> REQUIREMENTS: Find every line in the records below that contains the string "date" and copy each one out, treating uppercase and lowercase as distinct.

> DATA IN THIS EXERCISE:
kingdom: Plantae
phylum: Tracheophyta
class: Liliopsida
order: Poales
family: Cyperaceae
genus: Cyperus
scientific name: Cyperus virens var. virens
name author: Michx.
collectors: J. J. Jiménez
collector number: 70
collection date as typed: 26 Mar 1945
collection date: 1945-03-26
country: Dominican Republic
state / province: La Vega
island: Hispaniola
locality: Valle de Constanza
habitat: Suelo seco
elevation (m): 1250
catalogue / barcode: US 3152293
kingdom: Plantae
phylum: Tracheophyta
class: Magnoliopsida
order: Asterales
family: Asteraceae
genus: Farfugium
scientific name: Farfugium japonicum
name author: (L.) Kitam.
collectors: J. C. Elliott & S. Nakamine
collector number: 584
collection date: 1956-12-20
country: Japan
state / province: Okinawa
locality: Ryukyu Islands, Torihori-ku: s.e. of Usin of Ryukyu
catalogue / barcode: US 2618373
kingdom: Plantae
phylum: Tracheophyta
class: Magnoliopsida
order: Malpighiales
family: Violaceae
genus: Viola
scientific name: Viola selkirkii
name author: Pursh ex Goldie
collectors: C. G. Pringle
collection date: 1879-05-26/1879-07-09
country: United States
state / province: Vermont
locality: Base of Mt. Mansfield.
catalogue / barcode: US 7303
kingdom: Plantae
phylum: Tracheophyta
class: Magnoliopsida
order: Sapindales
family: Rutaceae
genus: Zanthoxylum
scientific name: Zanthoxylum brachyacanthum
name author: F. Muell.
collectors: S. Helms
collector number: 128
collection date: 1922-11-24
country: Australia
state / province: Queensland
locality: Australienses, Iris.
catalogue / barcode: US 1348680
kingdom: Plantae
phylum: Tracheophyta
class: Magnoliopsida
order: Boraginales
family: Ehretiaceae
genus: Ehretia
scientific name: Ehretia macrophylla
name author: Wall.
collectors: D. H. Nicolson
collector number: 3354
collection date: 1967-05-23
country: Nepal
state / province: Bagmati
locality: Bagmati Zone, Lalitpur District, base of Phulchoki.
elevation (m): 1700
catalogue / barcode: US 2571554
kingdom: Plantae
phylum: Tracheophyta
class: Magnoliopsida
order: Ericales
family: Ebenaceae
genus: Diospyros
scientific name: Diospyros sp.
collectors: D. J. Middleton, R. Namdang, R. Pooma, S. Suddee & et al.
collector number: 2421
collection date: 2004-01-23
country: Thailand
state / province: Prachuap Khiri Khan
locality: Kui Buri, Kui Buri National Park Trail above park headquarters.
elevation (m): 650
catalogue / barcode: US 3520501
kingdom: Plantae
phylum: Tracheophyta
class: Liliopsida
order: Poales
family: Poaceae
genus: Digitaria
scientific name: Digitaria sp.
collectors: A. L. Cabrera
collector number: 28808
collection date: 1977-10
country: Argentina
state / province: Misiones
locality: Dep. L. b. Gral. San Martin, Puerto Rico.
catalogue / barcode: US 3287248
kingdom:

> CORRECT ANSWER:
collection date as typed: 26 Mar 1945
collection date: 1945-03-26
collection date: 1956-12-20
collection date: 1879-05-26/1879-07-09
collection date: 1922-11-24
collection date: 1967-05-23
collection date: 2004-01-23
collection date: 1977-10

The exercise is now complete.